En Tunisie, il n’y a actuellement aucune volonté politique pour combattre l’homophobie. En effet, sept ans après la révolution tunisienne, les libertés individuelles ne sont encore pas acquises par ce peuple qui a rêvé d’égalité et de dignité.
Par Mounir Baatour *
L’homosexualité, comme tant d’autres sujets encore considérés «tabous», ne sont pas encore abordé ni même défendus par les politiciens.
Etre homosexuel est puni par le code pénal tunisien. Et tout homosexuel risque jusqu’à 3 ans de prison ferme sur la base de l’article 230 de ce code datant de 1913 et hérité de la période coloniale.
Cette sanction est en réalité une forme de condamnation à la prison à perpétuité, tenant compte du fait que la prison ne change en rien l’orientation sexuelle d’un individu. D’ailleurs, plusieurs parmi ceux précédemment jugés pour homosexualité ont été arrêtés à d’autres reprises pour le même motif.

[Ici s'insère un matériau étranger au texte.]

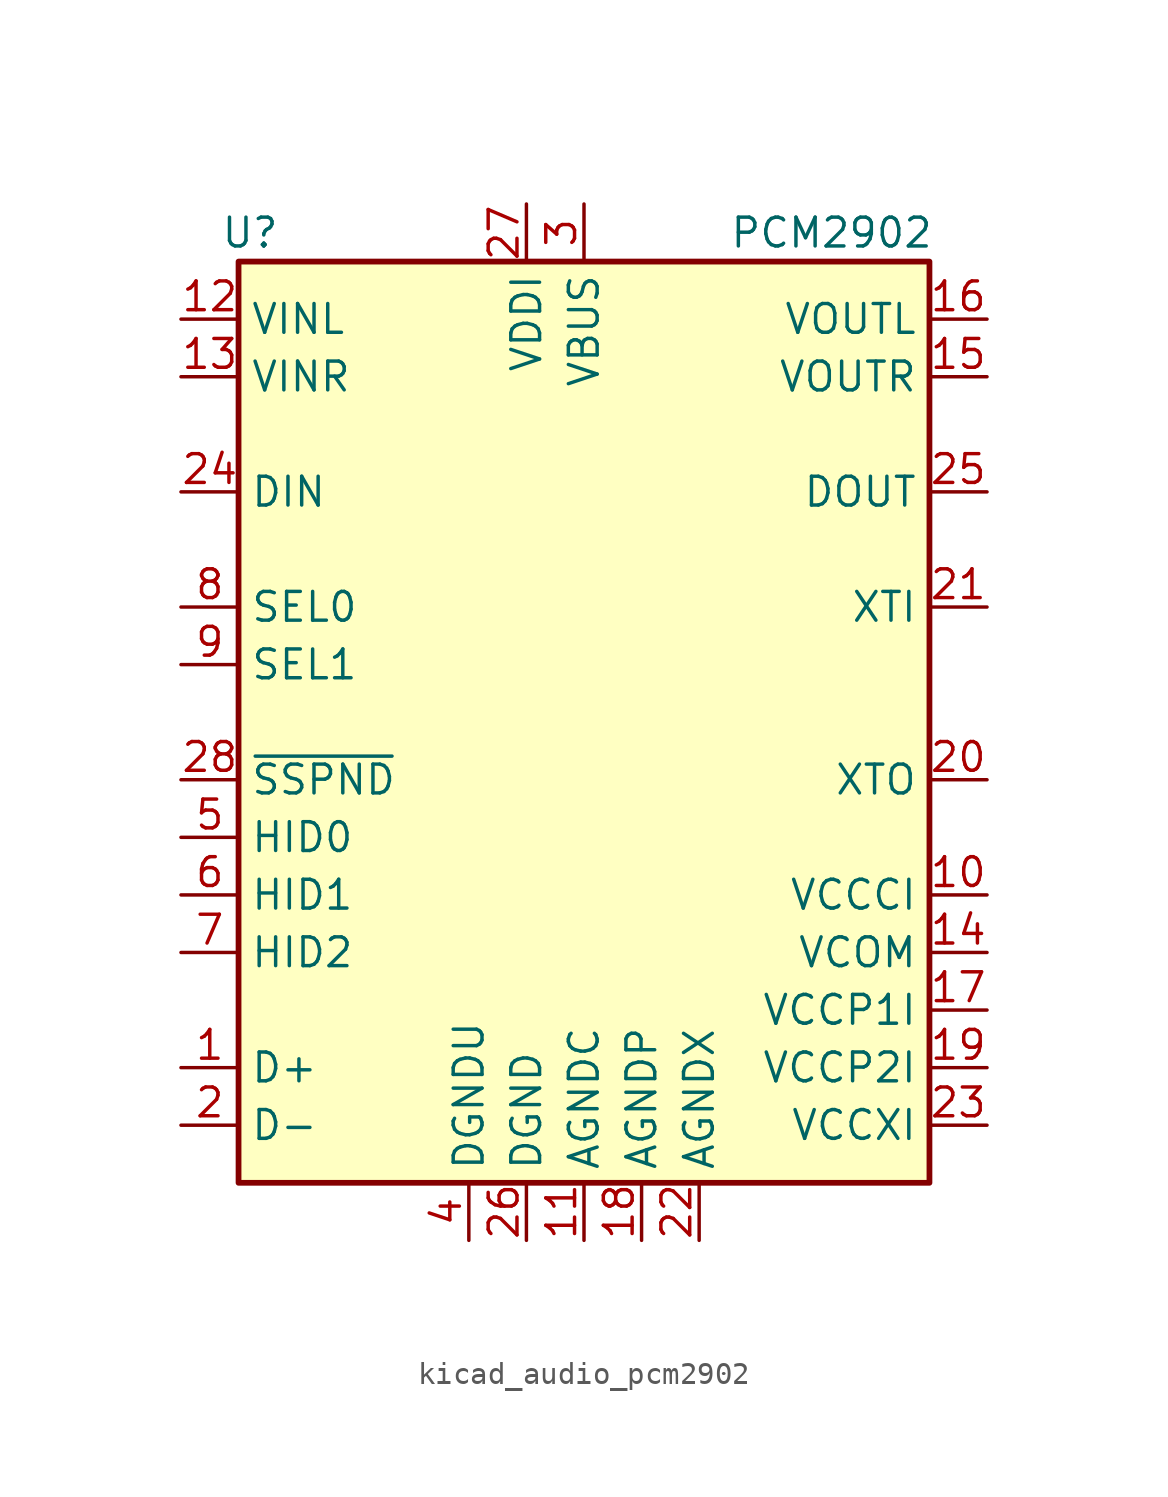
<source format=kicad_sym>
(kicad_symbol_lib
  (version 20220914)
  (generator kicad_symbol_editor)
  (symbol "kicad_audio_pcm2902"
    (property "Reference" "U"
      (at -14.732 21.59 0)
      (effects (font (size 1.27 1.27))))
    (property "Value" "PCM2902"
      (at 10.922 21.59 0)
      (effects (font (size 1.27 1.27))))
    (symbol "kicad_audio_pcm2902_0_1"
      (rectangle (start -15.24 20.32) (end 15.24 -20.32) (stroke (width 0.254) (type default)) (fill (type background))))
    (symbol "kicad_audio_pcm2902_1_1"
      (pin bidirectional line (at -17.78 -15.24 0) (length 2.54) (name "D+" (effects (font (size 1.27 1.27)))) (number "1" (effects (font (size 1.27 1.27)))))
      (pin passive line (at 17.78 -7.62 180) (length 2.54) (name "VCCCI" (effects (font (size 1.27 1.27)))) (number "10" (effects (font (size 1.27 1.27)))))
      (pin power_in line (at 0 -22.86 90) (length 2.54) (name "AGNDC" (effects (font (size 1.27 1.27)))) (number "11" (effects (font (size 1.27 1.27)))))
      (pin input line (at -17.78 17.78 0) (length 2.54) (name "VINL" (effects (font (size 1.27 1.27)))) (number "12" (effects (font (size 1.27 1.27)))))
      (pin input line (at -17.78 15.24 0) (length 2.54) (name "VINR" (effects (font (size 1.27 1.27)))) (number "13" (effects (font (size 1.27 1.27)))))
      (pin passive line (at 17.78 -10.16 180) (length 2.54) (name "VCOM" (effects (font (size 1.27 1.27)))) (number "14" (effects (font (size 1.27 1.27)))))
      (pin output line (at 17.78 15.24 180) (length 2.54) (name "VOUTR" (effects (font (size 1.27 1.27)))) (number "15" (effects (font (size 1.27 1.27)))))
      (pin output line (at 17.78 17.78 180) (length 2.54) (name "VOUTL" (effects (font (size 1.27 1.27)))) (number "16" (effects (font (size 1.27 1.27)))))
      (pin passive line (at 17.78 -12.7 180) (length 2.54) (name "VCCP1I" (effects (font (size 1.27 1.27)))) (number "17" (effects (font (size 1.27 1.27)))))
      (pin power_in line (at 2.54 -22.86 90) (length 2.54) (name "AGNDP" (effects (font (size 1.27 1.27)))) (number "18" (effects (font (size 1.27 1.27)))))
      (pin passive line (at 17.78 -15.24 180) (length 2.54) (name "VCCP2I" (effects (font (size 1.27 1.27)))) (number "19" (effects (font (size 1.27 1.27)))))
      (pin bidirectional line (at -17.78 -17.78 0) (length 2.54) (name "D-" (effects (font (size 1.27 1.27)))) (number "2" (effects (font (size 1.27 1.27)))))
      (pin output line (at 17.78 -2.54 180) (length 2.54) (name "XTO" (effects (font (size 1.27 1.27)))) (number "20" (effects (font (size 1.27 1.27)))))
      (pin input line (at 17.78 5.08 180) (length 2.54) (name "XTI" (effects (font (size 1.27 1.27)))) (number "21" (effects (font (size 1.27 1.27)))))
      (pin power_in line (at 5.08 -22.86 90) (length 2.54) (name "AGNDX" (effects (font (size 1.27 1.27)))) (number "22" (effects (font (size 1.27 1.27)))))
      (pin passive line (at 17.78 -17.78 180) (length 2.54) (name "VCCXI" (effects (font (size 1.27 1.27)))) (number "23" (effects (font (size 1.27 1.27)))))
      (pin input line (at -17.78 10.16 0) (length 2.54) (name "DIN" (effects (font (size 1.27 1.27)))) (number "24" (effects (font (size 1.27 1.27)))))
      (pin output line (at 17.78 10.16 180) (length 2.54) (name "DOUT" (effects (font (size 1.27 1.27)))) (number "25" (effects (font (size 1.27 1.27)))))
      (pin power_in line (at -2.54 -22.86 90) (length 2.54) (name "DGND" (effects (font (size 1.27 1.27)))) (number "26" (effects (font (size 1.27 1.27)))))
      (pin power_out line (at -2.54 22.86 270) (length 2.54) (name "VDDI" (effects (font (size 1.27 1.27)))) (number "27" (effects (font (size 1.27 1.27)))))
      (pin output line (at -17.78 -2.54 0) (length 2.54) (name "~{SSPND}" (effects (font (size 1.27 1.27)))) (number "28" (effects (font (size 1.27 1.27)))))
      (pin power_in line (at 0 22.86 270) (length 2.54) (name "VBUS" (effects (font (size 1.27 1.27)))) (number "3" (effects (font (size 1.27 1.27)))))
      (pin power_in line (at -5.08 -22.86 90) (length 2.54) (name "DGNDU" (effects (font (size 1.27 1.27)))) (number "4" (effects (font (size 1.27 1.27)))))
      (pin input line (at -17.78 -5.08 0) (length 2.54) (name "HID0" (effects (font (size 1.27 1.27)))) (number "5" (effects (font (size 1.27 1.27)))))
      (pin input line (at -17.78 -7.62 0) (length 2.54) (name "HID1" (effects (font (size 1.27 1.27)))) (number "6" (effects (font (size 1.27 1.27)))))
      (pin input line (at -17.78 -10.16 0) (length 2.54) (name "HID2" (effects (font (size 1.27 1.27)))) (number "7" (effects (font (size 1.27 1.27)))))
      (pin input line (at -17.78 5.08 0) (length 2.54) (name "SEL0" (effects (font (size 1.27 1.27)))) (number "8" (effects (font (size 1.27 1.27)))))
      (pin input line (at -17.78 2.54 0) (length 2.54) (name "SEL1" (effects (font (size 1.27 1.27)))) (number "9" (effects (font (size 1.27 1.27))))))))
</source>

De nombreux pays et organisations internationales ont considéré l’article 230 du code pénal tunisien comme étant rétrograde et contraire aux droits de l’Homme. Cependant, les politiciens tunisiens font malgré tout la sourde oreille, et les condamnations au nom du dit article se poursuivent. Plus grave, les politiciens tunisiens, quelle que soit leur obédience politique, expriment souvent une position hostile au sujet de l’abrogation de ce fameux 230.
C’est le cas notamment d’Abir Moussi, la présidente du Parti destourien libre (PDL), parti se disant progressiste, moderniste et hostile aux islamistes. Mme Moussi, interrogée la semaine dernière, dans une émission télévisée au sujet de l’article 230, a déclaré son soutien à son maintien. Elle a considéré le sujet comme indiscutable et semble avoir oublié son passé d’agent de l’ancien régime répressif et dictatorial de Ben Ali.
Borhen Bsaies, politicien chargé du dossier politique au parti Nidaa Tounes, parti au pouvoir, se disant progressiste et moderniste, avait exprimé, lui aussi, son homophobie lors d’une interview télévisée. Mais sa déclaration a été ensuite nuancée dans une autre interview où il a affirmé que l’article 230 ne sera pas abrogé tant que le peuple ne l’a pas demandé. C’est à se demander si toutes les lois liberticides ont été abrogées suite à une demande du peuple. Non : pour abolir l’esclavage, la polygamie et la répudiation de la femme, par exemple, on n’a jamais eu besoin de la mobilisation du peuple. Une loi contraire aux droits de l’Homme et aux libertés individuelles doit nécessairement et logiquement disparaître.
En l’absence de politiciens audacieux pour faire cesser ses malheurs, la communauté LGBTQ en Tunisie demeure victime d’agression, d’arrestation et d’emprisonnement.
La situation demande des mesures sérieuses et impératives pour lutter contre cette attitude homophobe et lâche assumée, en premier lieu, par le gouvernement tunisien et puis par les politiciens de tout bord. Sauf les islamistes du parti Ennahdha qui, malgré leur conservatisme, expriment curieusement des positions plus avancées à ce sujet.
Le débat est là et il ne manque que le courage et la détermination pour l’aborder.
* Président de l’association Shams de défense des droits des homosexuels.